On 14 May, Kerry Harvey of Stuff.co.nz reported that Gallagher would be leaving Home and Away. Josh's last scenes were broadcast on 5 July 2016. His exit storyline saw him and his brother Andy flee Summer Bay to avoid going to prison. After confessing to killing Charlotte, Josh was charged with her manslaughter. Evie was "devastated" when she learned Josh had killed Charlotte. Ahead of his sentencing, the couple shared "an emotional farewell" at the police station, where they remembered their first kiss. Josh then told Evie that going to prison meant his life was over. At the court, Josh was sentenced to a minimum of twenty years. As he was led away from the court, Josh pushed the guard to the ground and he ran to a getaway car driven by Andy. Following his escape, Josh sent Evie a goodbye text message, telling her she would never hear from him again. Josh and Andy are later captured and taken to prison (off-screen), where it is revealed that Josh has a new girlfriend.
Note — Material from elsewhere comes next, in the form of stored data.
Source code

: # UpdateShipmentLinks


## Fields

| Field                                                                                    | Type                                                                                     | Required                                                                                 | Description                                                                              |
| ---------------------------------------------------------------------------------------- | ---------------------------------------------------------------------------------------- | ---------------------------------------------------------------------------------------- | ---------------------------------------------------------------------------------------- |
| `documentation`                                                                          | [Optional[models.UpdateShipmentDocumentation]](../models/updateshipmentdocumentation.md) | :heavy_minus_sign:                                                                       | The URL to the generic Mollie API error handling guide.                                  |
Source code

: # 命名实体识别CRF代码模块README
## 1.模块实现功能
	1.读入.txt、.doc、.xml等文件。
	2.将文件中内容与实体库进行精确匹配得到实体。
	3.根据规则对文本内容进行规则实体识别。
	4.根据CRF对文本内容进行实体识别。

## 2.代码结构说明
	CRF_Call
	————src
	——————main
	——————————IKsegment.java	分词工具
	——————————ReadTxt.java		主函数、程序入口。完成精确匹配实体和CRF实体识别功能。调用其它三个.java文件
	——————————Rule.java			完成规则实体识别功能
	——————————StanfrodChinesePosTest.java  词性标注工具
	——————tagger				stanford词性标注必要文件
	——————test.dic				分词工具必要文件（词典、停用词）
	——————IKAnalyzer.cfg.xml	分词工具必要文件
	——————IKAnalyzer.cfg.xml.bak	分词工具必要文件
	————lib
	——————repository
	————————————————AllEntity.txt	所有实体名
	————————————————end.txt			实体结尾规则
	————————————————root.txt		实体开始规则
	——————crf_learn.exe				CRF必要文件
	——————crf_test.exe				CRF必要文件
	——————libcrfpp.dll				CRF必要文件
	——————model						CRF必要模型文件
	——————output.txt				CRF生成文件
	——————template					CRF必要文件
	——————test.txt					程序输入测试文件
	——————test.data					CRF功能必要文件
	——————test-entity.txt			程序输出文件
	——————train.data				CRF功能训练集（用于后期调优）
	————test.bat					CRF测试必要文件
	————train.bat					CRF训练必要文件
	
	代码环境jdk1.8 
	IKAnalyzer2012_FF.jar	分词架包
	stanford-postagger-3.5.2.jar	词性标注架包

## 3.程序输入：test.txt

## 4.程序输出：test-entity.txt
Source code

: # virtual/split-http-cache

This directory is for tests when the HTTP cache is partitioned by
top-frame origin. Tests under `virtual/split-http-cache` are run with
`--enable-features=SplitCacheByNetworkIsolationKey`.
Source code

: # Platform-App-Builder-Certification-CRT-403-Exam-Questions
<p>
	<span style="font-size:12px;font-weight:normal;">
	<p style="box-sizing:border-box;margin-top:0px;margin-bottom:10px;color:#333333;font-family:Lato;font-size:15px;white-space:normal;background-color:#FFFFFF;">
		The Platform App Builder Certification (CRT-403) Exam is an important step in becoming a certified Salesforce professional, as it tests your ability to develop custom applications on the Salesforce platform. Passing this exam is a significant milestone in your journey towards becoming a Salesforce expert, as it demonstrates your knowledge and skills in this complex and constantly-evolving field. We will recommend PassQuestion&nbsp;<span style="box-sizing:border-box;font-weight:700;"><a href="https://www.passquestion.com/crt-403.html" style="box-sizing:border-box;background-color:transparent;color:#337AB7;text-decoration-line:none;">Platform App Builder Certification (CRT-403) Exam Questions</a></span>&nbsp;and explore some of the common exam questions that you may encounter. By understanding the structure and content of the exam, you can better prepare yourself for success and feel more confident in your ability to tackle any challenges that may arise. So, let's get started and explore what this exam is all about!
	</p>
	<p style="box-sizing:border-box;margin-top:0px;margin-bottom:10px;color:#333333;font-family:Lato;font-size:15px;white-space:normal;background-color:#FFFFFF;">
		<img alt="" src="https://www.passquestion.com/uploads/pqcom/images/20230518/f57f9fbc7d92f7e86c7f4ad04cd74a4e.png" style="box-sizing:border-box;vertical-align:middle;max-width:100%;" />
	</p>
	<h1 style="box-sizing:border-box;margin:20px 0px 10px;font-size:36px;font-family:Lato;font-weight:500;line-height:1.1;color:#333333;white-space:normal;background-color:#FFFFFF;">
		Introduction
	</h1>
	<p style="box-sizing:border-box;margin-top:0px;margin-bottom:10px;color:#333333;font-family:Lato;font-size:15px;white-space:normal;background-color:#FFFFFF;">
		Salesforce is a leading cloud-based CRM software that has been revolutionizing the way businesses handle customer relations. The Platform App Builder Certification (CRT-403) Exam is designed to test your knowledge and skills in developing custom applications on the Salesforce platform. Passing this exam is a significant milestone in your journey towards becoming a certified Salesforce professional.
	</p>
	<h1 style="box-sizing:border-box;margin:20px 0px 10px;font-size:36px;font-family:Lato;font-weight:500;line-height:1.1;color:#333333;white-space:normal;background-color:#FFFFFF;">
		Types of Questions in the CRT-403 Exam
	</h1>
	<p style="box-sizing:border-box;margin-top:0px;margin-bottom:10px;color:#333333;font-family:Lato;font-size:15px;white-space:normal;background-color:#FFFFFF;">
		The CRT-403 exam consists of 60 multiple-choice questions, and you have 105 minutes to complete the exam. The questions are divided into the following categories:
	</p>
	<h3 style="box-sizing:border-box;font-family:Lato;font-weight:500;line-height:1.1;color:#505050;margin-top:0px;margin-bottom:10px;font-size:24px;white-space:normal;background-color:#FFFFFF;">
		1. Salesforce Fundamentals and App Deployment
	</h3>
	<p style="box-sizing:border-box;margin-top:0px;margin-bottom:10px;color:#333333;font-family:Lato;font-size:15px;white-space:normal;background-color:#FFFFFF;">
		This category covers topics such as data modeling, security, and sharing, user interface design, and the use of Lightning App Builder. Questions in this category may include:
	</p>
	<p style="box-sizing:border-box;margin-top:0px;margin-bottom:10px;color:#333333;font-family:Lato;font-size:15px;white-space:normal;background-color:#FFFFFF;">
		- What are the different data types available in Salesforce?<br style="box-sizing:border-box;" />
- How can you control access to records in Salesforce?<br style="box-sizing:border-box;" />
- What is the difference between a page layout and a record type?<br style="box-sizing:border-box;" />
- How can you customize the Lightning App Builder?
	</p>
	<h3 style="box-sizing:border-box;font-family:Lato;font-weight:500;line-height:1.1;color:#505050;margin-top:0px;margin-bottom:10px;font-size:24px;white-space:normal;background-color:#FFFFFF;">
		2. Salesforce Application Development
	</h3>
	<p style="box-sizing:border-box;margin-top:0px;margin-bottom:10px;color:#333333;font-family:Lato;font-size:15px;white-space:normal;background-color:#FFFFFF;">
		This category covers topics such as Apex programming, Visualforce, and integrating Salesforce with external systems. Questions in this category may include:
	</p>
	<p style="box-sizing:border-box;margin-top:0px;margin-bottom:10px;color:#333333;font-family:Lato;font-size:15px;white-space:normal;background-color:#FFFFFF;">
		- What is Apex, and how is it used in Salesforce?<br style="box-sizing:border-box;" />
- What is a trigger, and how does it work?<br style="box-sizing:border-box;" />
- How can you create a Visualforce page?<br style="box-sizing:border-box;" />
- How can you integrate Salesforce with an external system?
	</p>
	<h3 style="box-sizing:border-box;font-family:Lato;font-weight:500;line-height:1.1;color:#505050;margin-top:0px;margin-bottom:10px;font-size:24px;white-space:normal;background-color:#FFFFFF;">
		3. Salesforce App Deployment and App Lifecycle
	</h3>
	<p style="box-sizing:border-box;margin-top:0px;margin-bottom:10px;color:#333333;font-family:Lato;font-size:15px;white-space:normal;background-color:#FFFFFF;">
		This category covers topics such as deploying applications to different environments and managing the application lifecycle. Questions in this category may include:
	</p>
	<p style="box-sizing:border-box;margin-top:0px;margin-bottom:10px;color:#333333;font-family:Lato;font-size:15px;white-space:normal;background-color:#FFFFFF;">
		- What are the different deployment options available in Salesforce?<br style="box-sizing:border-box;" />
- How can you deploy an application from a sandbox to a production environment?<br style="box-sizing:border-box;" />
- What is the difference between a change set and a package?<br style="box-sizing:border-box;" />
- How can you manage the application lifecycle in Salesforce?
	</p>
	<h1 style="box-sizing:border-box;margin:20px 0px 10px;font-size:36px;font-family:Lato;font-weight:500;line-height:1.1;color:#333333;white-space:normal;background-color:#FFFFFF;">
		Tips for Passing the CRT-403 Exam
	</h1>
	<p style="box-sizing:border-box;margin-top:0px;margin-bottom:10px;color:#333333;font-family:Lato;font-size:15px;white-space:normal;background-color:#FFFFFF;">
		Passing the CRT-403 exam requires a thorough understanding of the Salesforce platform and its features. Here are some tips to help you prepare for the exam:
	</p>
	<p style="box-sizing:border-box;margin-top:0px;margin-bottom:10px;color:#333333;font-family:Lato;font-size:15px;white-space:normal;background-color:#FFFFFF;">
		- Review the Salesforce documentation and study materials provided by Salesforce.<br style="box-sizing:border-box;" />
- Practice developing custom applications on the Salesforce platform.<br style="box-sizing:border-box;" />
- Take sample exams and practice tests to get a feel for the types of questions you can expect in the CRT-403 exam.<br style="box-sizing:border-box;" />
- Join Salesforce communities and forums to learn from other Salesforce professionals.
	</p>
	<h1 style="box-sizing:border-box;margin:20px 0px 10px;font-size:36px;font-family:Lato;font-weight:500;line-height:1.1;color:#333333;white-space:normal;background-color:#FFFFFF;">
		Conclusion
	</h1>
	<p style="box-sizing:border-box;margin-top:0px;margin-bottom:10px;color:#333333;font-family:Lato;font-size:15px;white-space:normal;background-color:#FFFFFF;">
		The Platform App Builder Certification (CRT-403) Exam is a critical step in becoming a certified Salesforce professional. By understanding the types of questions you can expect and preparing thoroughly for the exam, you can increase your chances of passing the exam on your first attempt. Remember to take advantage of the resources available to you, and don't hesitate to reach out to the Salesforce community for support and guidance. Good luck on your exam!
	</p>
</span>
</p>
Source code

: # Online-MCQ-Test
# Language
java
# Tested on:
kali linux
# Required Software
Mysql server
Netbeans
This upsets Evie, who soon develops a relationship with Matt Page.

==Reception==
Following the Barrett's introduction, a TV Week columnist quipped "watch out, Braxtons – the Barrett boys are after your crown as Summer Bay's resident bad lads!" Lucy Thomas of SheRa magazine dubbed Josh "the current misunderstood bad boy character". A TV Week writer dubbed Josh and Maddy "Summer Bay's cute couple" and commented "they're young, they're gorgeous and they're in love." A Daily Record reporter observed, "The attraction between Josh and Evelyn has been obvious for a while". Mark James Lowe from All About Soap said their kiss was "ill-advised", but that it "will come as a shock to nobody, as they've been fighting their attraction to each other for weeks."